Dziekan także dokonał plagiatu. - Ściągnąłem od kogoś wyrażenie "już od najdawniejszych czasów” - mówi - Kto nie używa takiego sformułowania?
Dla profesora było to tylko zabawne zdarzenie, jednak Michał Chalot, absolwent Wydziału Politologii, miał z tego powodu problemy. Komputer zakwestionował aż 26 procent jego pracy. - Promotor zastanawiał się, czy to możliwe, że tyle ściągnąłem. Sprawa się wyjaśniła, gdy zerknął do przypisów będących odnośnikami do podkreślonego tekstu - tłumaczy Chalot. Według programu, pisząc o kościele w Internecie przepisywał z tekstów o... windsurfingu.
Można też oszukać program. Sprawdza on cztery następujące po sobie słowa. - Wystarczy przestawić wyrazy lub przepisać trzy i czwarty zmienić - tłumaczy dziekan Pietraś. Dodatkową słabością "Plagiatu” jest to, że program porównuje prace magisterskie tylko z tymi tekstami, które są w Internecie. Ale to i tak niezły straszak na studentów.
UMCS twierdzi, że program komputerowy to tylko narzędzie. Decyzja czy doszło do plagiatu, czy nie jest w rękach promotora. - Z programu korzysta kilka uczelni, a kilkadziesiąt testuje - tłumaczy Tomasz Skalczyński, współautor programu. - Ale interpretacja wyników należy do człowieka.

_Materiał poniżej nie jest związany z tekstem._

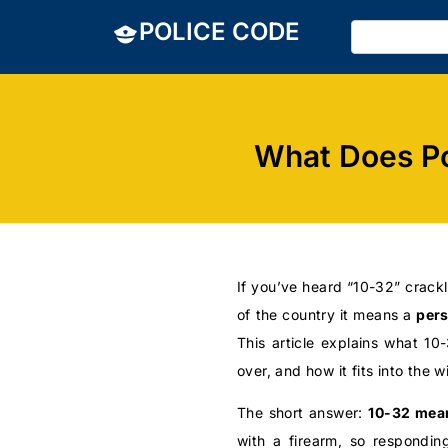
POLICE CODE
What Does Po
If you’ve heard “10-32” crackl
of the country it means a
pers
This article explains what 1
over, and how it fits into the w
The short answer:
10-32 mean
with a firearm, so responding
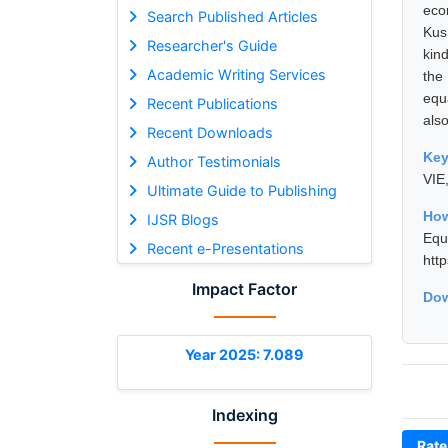
eco
Search Published Articles
Kus
Researcher's Guide
kin
Academic Writing Services
the
equa
Recent Publications
als
Recent Downloads
Ke
Author Testimonials
VIE
Ultimate Guide to Publishing
How
IJSR Blogs
Equ
Recent e-Presentations
htt
Impact Factor
Dow
Year 2025: 7.089
Indexing
Rate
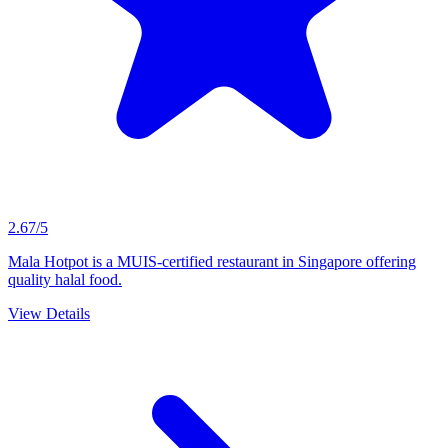
2.67/5
Mala Hotpot is a MUIS-certified restaurant in Singapore offering
quality halal food.
View Details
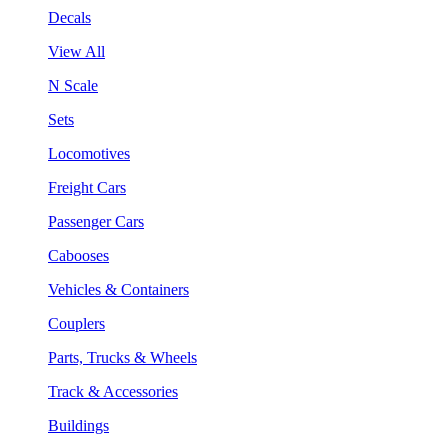
Decals
View All
N Scale
Sets
Locomotives
Freight Cars
Passenger Cars
Cabooses
Vehicles & Containers
Couplers
Parts, Trucks & Wheels
Track & Accessories
Buildings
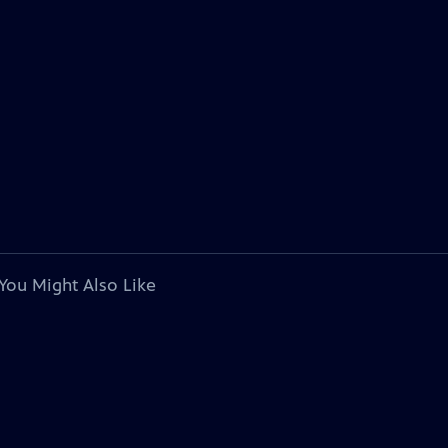
You Might Also Like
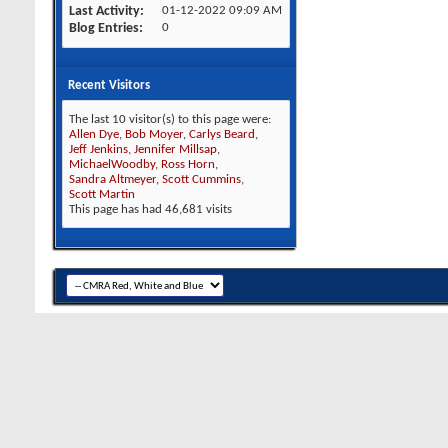
Last Activity
01-12-2022
09:09 AM
Blog Entries
0
Recent Visitors
The last 10 visitor(s) to this page were:
Allen Dye
,
Bob Moyer
,
Carlys Beard
,
Jeff Jenkins
,
Jennifer Millsap
,
MichaelWoodby
,
Ross Horn
,
Sandra Altmeyer
,
Scott Cummins
,
Scott Martin
This page has had
46,681
visits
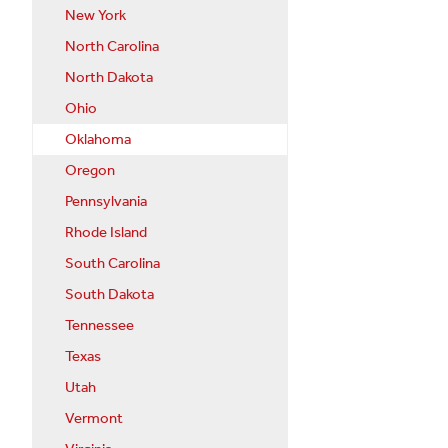
New York
North Carolina
North Dakota
Ohio
Oklahoma
Oregon
Pennsylvania
Rhode Island
South Carolina
South Dakota
Tennessee
Texas
Utah
Vermont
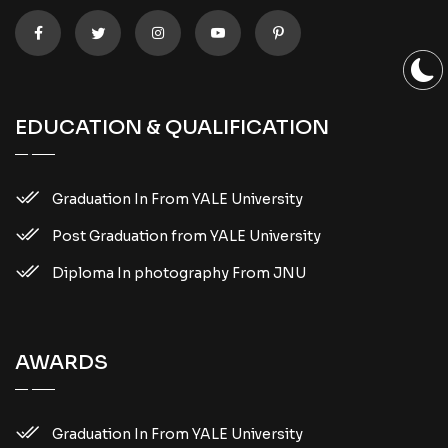
EDUCATION & QUALIFICATION
Graduation In From YALE University
Post Graduation from YALE University
Diploma In photography From JNU
AWARDS
Graduation In From YALE University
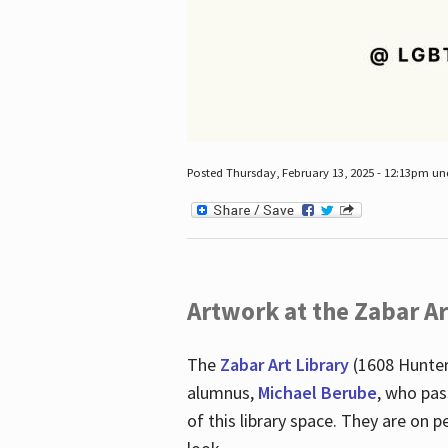
Posted Thursday, February 13, 2025 - 12:13pm u
Artwork at the Zabar Ar
The
Zabar Art Library
(1608 Hunter
alumnus,
Michael Berube
, who pas
of this library space. They are o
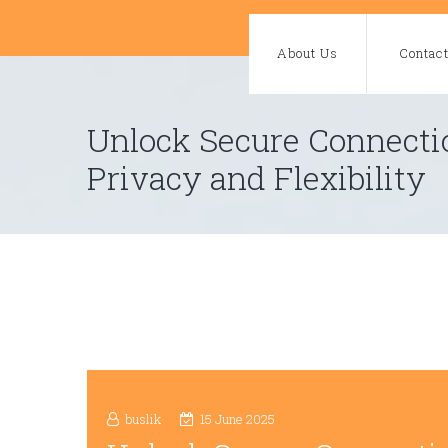
Skip
to
About Us
Contac
content
Unlock Secure Connecti
Privacy and Flexibility
buslik
15 June 2025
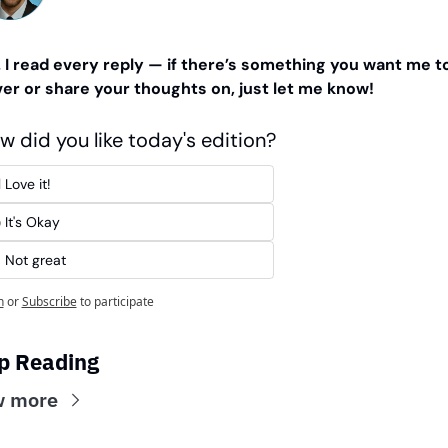
. I read every reply — if there’s something you want me to
er or share your thoughts on, just let me know!
w did you like today's edition?
 Love it!
 It's Okay
 Not great
n
or
Subscribe
to participate
p Reading
w more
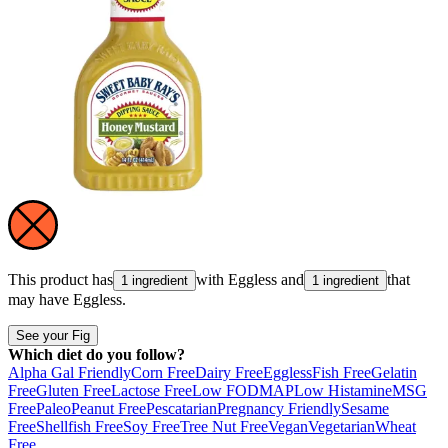
This product has
with
Eggless
and
that
1 ingredient
1 ingredient
may have
Eggless
.
See your Fig
Which diet do you follow?
Alpha Gal Friendly
Corn Free
Dairy Free
Eggless
Fish Free
Gelatin
Free
Gluten Free
Lactose Free
Low FODMAP
Low Histamine
MSG
Free
Paleo
Peanut Free
Pescatarian
Pregnancy Friendly
Sesame
Free
Shellfish Free
Soy Free
Tree Nut Free
Vegan
Vegetarian
Wheat
Free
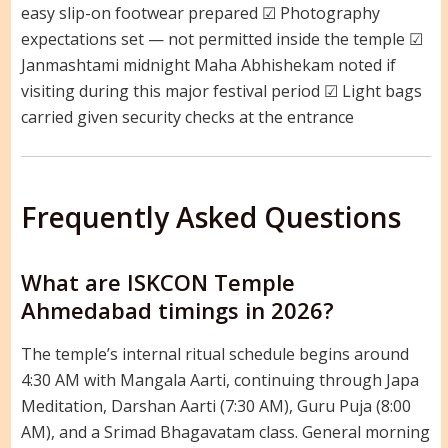
easy slip-on footwear prepared ☑ Photography
expectations set — not permitted inside the temple ☑
Janmashtami midnight Maha Abhishekam noted if
visiting during this major festival period ☑ Light bags
carried given security checks at the entrance
Frequently Asked Questions
What are ISKCON Temple
Ahmedabad timings in 2026?
The temple’s internal ritual schedule begins around
4:30 AM with Mangala Aarti, continuing through Japa
Meditation, Darshan Aarti (7:30 AM), Guru Puja (8:00
AM), and a Srimad Bhagavatam class. General morning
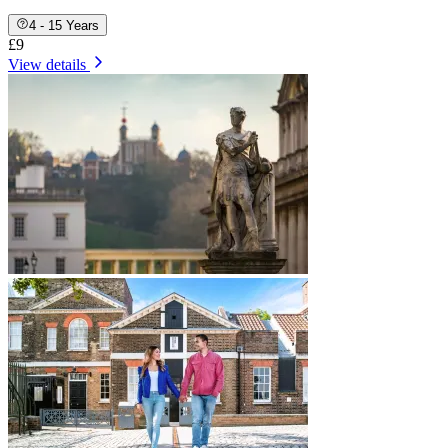
4 - 15 Years
£9
View details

Program skontrolował 900 ubiegłorocznych prac napisanych na UMCS. Nieoficjalnie dowiedzieliśmy się, że kilka zwrócono do poprawienia. - W tym roku sprawdzimy około 5 tysięcy prac - mówi prof. Stanisław Chibowski, prorektor ds. studenckich i nauczania UMCS.
Analiza jednej pracy kosztuje uczelnię 4-5 zł. UMCS wyda więc co najmniej 20 tys. zł. Jeżeli okaże się, że praca jest przepisana w całości, to Senacka Komisja Dyscyplinarna może skierować sprawę do prokuratury. Ściąganie może też skończyć się dla studenta tym, że pracę będzie pisał jeszcze raz, powtarzając ostatni rok studiów.